After my luggage was brought in and unpacked, I sauntered along the promenade deck, leaning against the rail as a pretty blue flag with a white square ran up the mast.  An officer saw me looking at it and smiled at me.

“The Blue Peter, ma’am,” he said.  “It means we’re preparing to sail.”

I fell into conversation with him.  He was the chief officer, Mr Delaney, second only to the captain.  He was about thirty with thick fair hair, a bronzed face and a pleasant expression in his blue eyes.  His dark blue uniform was immaculate.

“We can’t be setting off just yet,” I said, “otherwise you would surely be getting ready to steer or something.”

He laughed.  “Well, Miss – ?  Mrs – ?  Miss Weybridge.  I don’t normally steer, nor does the captain.  But you’re right.  We’re not ready to go yet.”

We chatted for a while.  Among other things, he told me that the entire row of cabins where mine was had been taken up by single ladies, mostly elderly.

“There are one or two young ones, like yourself,” he said, “but you’re next door to a respectable spinster, I believe, a Miss Britton.”

He broke off to appraise two pretty young ladies who passed with fluttering eyelashes and blushing smiles.  His own eyes swept them from head to toe as he smiled back.  H’m, I thought, quite a ladies’ man, for they blushed deeper, simpered, and made off giggling.  They couldn’t be blamed, for I knew he had undressed them in his mind.  I resolved to keep a little distance between myself and Mr Delaney.

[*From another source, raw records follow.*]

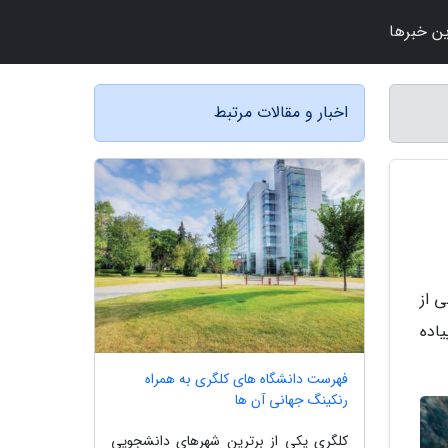
ن خبرها
اخبار و مقالات مرتبط
 از
یاده
فهرست دانشگاه های کلگری به همراه
رنکینگ جهانی آن ها
کلگری یکی از برترین شهرهای دانشجویی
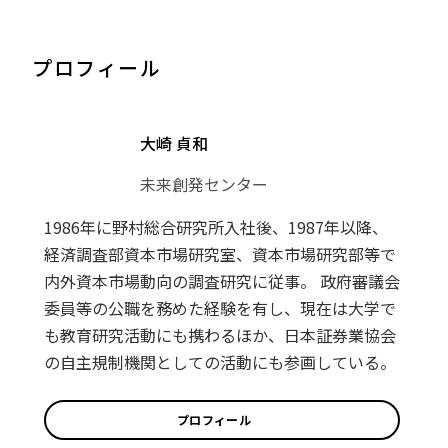
プロフィール
大崎 貞和
未来創発センター
1986年に野村総合研究所入社後、1987年以降、
経済調査部資本市場研究室、資本市場研究部等で
内外資本市場動向の調査研究に従事。 政府審議会
委員等の公職を務めた経験を有し、現在は大学で
も教育研究活動にも携わるほか、日本証券業協会
の自主規制機関としての活動にも参画している。
プロフィール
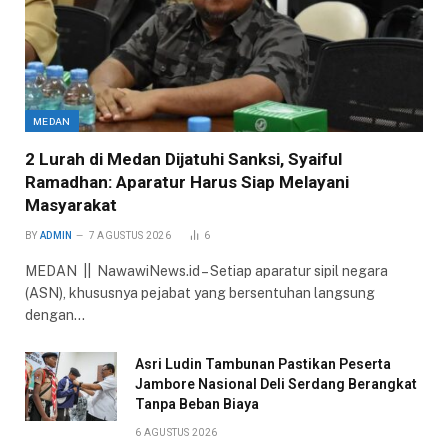
MEDAN
2 Lurah di Medan Dijatuhi Sanksi, Syaiful
Ramadhan: Aparatur Harus Siap Melayani
Masyarakat
BY
ADMIN
7 AGUSTUS 2026
6
MEDAN || NawawiNews.id – Setiap aparatur sipil negara
(ASN), khususnya pejabat yang bersentuhan langsung
dengan…
Asri Ludin Tambunan Pastikan Peserta
Jambore Nasional Deli Serdang Berangkat
Tanpa Beban Biaya
6 AGUSTUS 2026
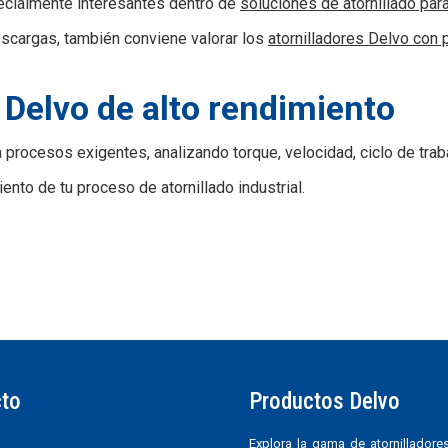
pecialmente interesantes dentro de
soluciones de atornillado par
descargas, también conviene valorar los
atornilladores Delvo con
 Delvo de alto rendimiento
procesos exigentes, analizando torque, velocidad, ciclo de traba
ento de tu proceso de atornillado industrial.
to
Productos Delvo
Explora la gama de atornilladores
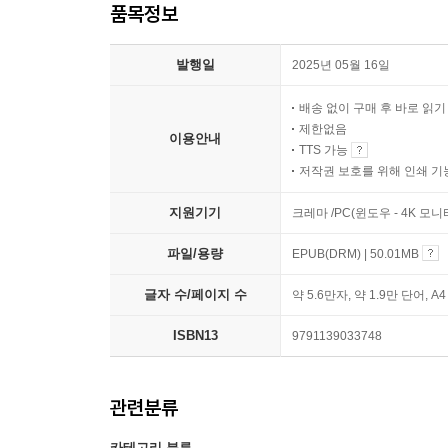
품목정보
발행일
2025년 05월 16일
배송 없이 구매 후 바로 읽
제한없음
이용안내
TTS 가능
저작권 보호를 위해 인쇄 기
지원기기
크레마 /PC(윈도우 - 4K 모
파일/용량
EPUB(DRM) | 50.01MB
글자 수/페이지 수
약 5.6만자, 약 1.9만 단어, A
ISBN13
9791139033748
관련분류
카테고리 분류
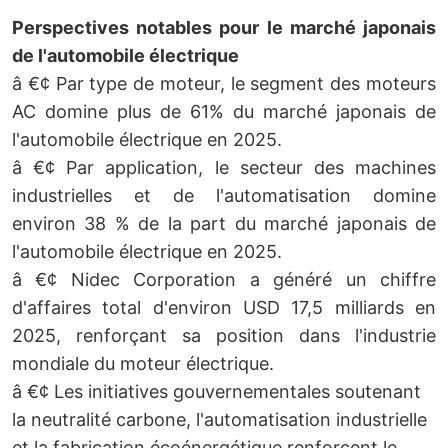
Perspectives notables pour le marché japonais
de l'automobile électrique
â €¢ Par type de moteur, le segment des moteurs
AC domine plus de 61% du marché japonais de
l'automobile électrique en 2025.
â €¢ Par application, le secteur des machines
industrielles et de l'automatisation domine
environ 38 % de la part du marché japonais de
l'automobile électrique en 2025.
â €¢ Nidec Corporation a généré un chiffre
d'affaires total d'environ USD 17,5 milliards en
2025, renforçant sa position dans l'industrie
mondiale du moteur électrique.
â €¢ Les initiatives gouvernementales soutenant
la neutralité carbone, l'automatisation industrielle
et la fabrication écoénergétique renforcent le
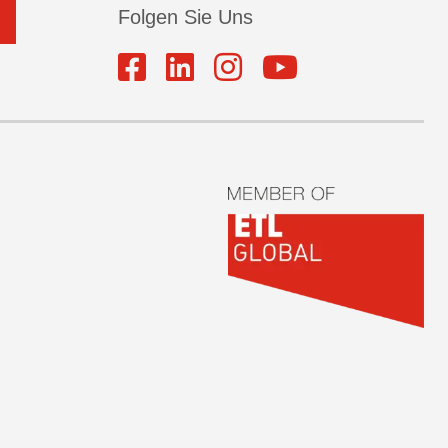
Folgen Sie Uns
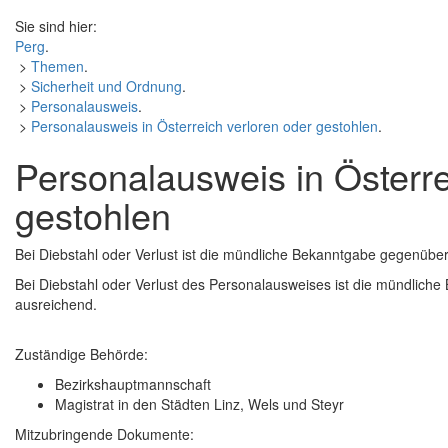
Sie sind hier:
Perg
.
>
Themen
.
>
Sicherheit und Ordnung
.
>
Personalausweis
.
>
Personalausweis in Österreich verloren oder gestohlen
.
Personalausweis in Österre
gestohlen
Bei Diebstahl oder Verlust ist die mündliche Bekanntgabe gegenüber
Bei Diebstahl oder Verlust des Personalausweises ist die mündlich
ausreichend.
Zuständige Behörde:
Bezirkshauptmannschaft
Magistrat in den Städten Linz, Wels und Steyr
Mitzubringende Dokumente:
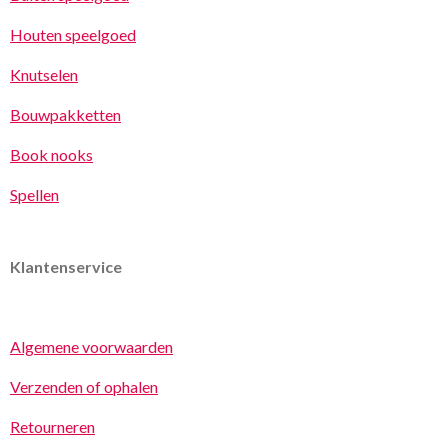
Houten speelgoed
Knutselen
Bouwpakketten
Book nooks
Spellen
Klantenservice
Algemene voorwaarden
Verzenden of ophalen
Retourneren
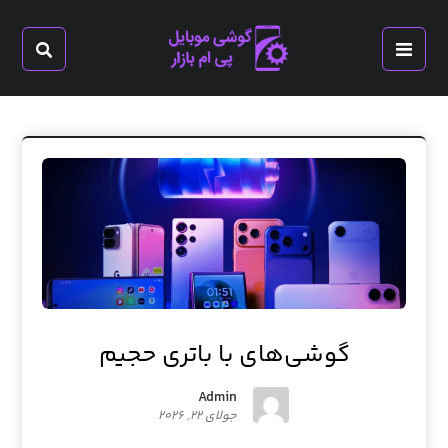
گوشی‌های با باتری حجیم
Admin
جولای ۲۲, ۲۰۲۶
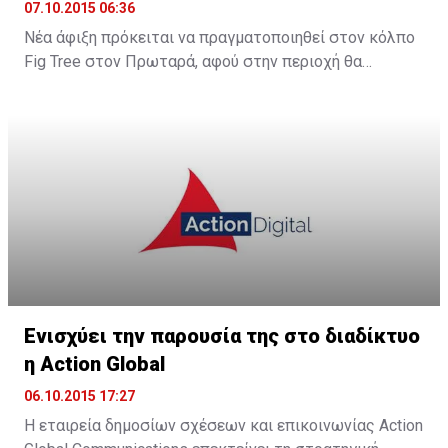
07.10.2015 06:36
Νέα άφιξη πρόκειται να πραγματοποιηθεί στον κόλπο
Fig Tree στον Πρωταρά, αφού στην περιοχή θα
λειτουργήσει νέο boutique hotel με την ονομασία The
King Jason Protaras. Το νέο ξενοδοχείο θα
λειτουργήσει στα μέσα Απριλίου του 2016.
Ενισχύει την παρουσία της στο διαδίκτυο
η Action Global
06.10.2015 17:27
Η εταιρεία δημοσίων σχέσεων και επικοινωνίας Action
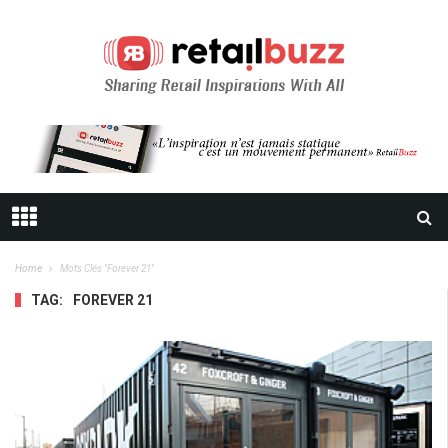
Home
Mots Clés "forever 21"
TAG:
FOREVER 21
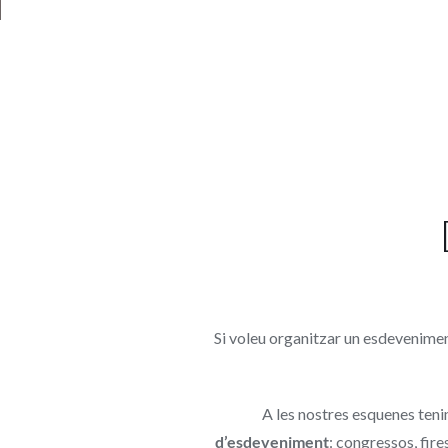
Si voleu organitzar un esdevenimen
A les nostres esquenes ten
d’esdeveniment
: congressos, fir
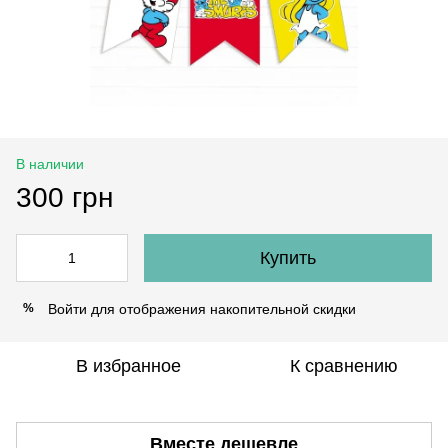
В наличии
300 грн
Купить
Войти
для отображения накопительной скидки
%
В избранное
К сравнению
Вместе дешевле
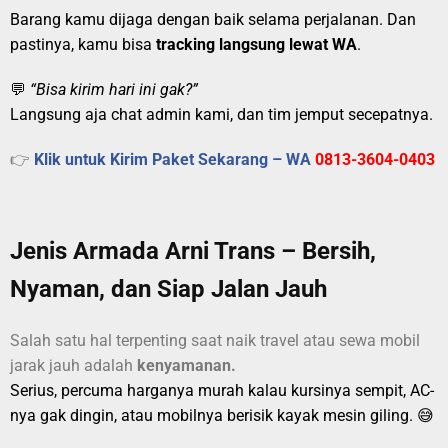
Barang kamu dijaga dengan baik selama perjalanan. Dan
pastinya, kamu bisa
tracking langsung lewat WA
.
💬
“Bisa kirim hari ini gak?”
Langsung aja chat admin kami, dan tim jemput secepatnya.
👉
Klik untuk Kirim Paket Sekarang – WA
0813-3604-0403
Jenis Armada Arni Trans – Bersih,
Nyaman, dan Siap Jalan Jauh
Salah satu hal terpenting saat naik travel atau sewa mobil
jarak jauh adalah
kenyamanan.
Serius, percuma harganya murah kalau kursinya sempit, AC-
nya gak dingin, atau mobilnya berisik kayak mesin giling. 😅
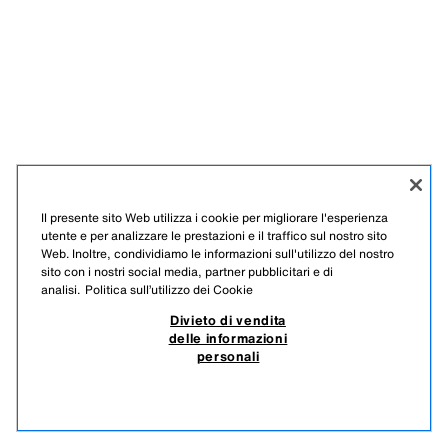
Il presente sito Web utilizza i cookie per migliorare l'esperienza
utente e per analizzare le prestazioni e il traffico sul nostro sito
Web. Inoltre, condividiamo le informazioni sull'utilizzo del nostro
sito con i nostri social media, partner pubblicitari e di
analisi.
Politica sull’utilizzo dei Cookie
Divieto di vendita
delle informazioni
personali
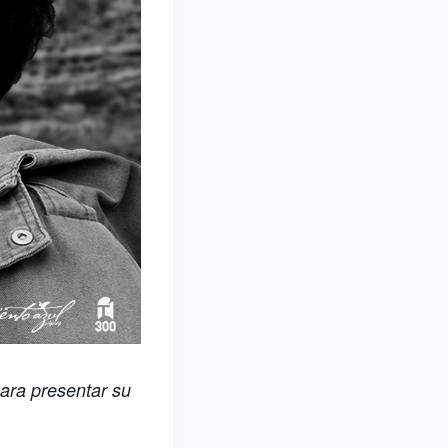
para presentar su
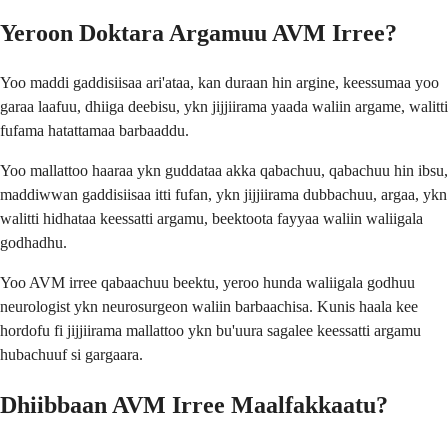
Yeroon Doktara Argamuu AVM Irree?
Yoo maddi gaddisiisaa ari'ataa, kan duraan hin argine, keessumaa yoo
garaa laafuu, dhiiga deebisu, ykn jijjiirama yaada waliin argame, walitti
fufama hatattamaa barbaaddu.
Yoo mallattoo haaraa ykn guddataa akka qabachuu, qabachuu hin ibsu,
maddiwwan gaddisiisaa itti fufan, ykn jijjiirama dubbachuu, argaa, ykn
walitti hidhataa keessatti argamu, beektoota fayyaa waliin waliigala
godhadhu.
Yoo AVM irree qabaachuu beektu, yeroo hunda waliigala godhuu
neurologist ykn neurosurgeon waliin barbaachisa. Kunis haala kee
hordofu fi jijjiirama mallattoo ykn bu'uura sagalee keessatti argamu
hubachuuf si gargaara.
Dhiibbaan AVM Irree Maalfakkaatu?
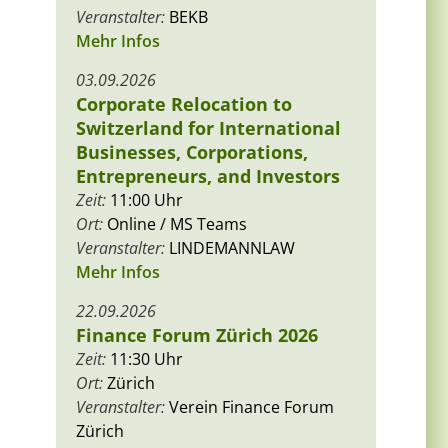
Veranstalter:
BEKB
Mehr Infos
03.09.2026
Corporate Relocation to
Switzerland for International
Businesses, Corporations,
Entrepreneurs, and Investors
Zeit:
11:00 Uhr
Ort:
Online / MS Teams
Veranstalter:
LINDEMANNLAW
Mehr Infos
22.09.2026
Finance Forum Zürich 2026
Zeit:
11:30 Uhr
Ort:
Zürich
Veranstalter:
Verein Finance Forum
Zürich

“I think they’ll be sitting at my table for dinner,” he said, gazing after them.  “Where are you sitting, Miss Weybridge?”

“I really don’t know.  I shall have to find out.”

“There may be room at my table.  We’ll see.”

We shall indeed, I thought.

He began to say more but interrupted himself.  “Hallo!  What’s going on down there?”

There was some commotion on the quayside.  A cab driver was loudly remonstrating with a porter as they struggled with an enormous trunk.  Over their voices came a third.

“Be careful with that!” it boomed, and my heart jumped, for I saw Mycroft striding towards the ship.  He spotted me as he boarded the gangway and waved his grey bowler hat.  His other hand twirled a whangee cane.  A long blue mackintosh with dangling belt flapped open to reveal a brown suit with a perfectly dreadful large orange-yellow check that made him look like a bookmaker.  He had bright yellow boots.  His waistcoat was mauve and an orange handkerchief flowered exotically in his top pocket.  It was Mycroft such as I had never seen him before, and whom I would scarcely have recognised as a founder member of the staid and stuffy Diogenes Club.  He strode up to me and I took in his purple tie decorated with silver horseshoes.

“Anna!  I hope you are as happy to see me as I am to see you.  We shall have the pleasure of a holiday together in Madeira.”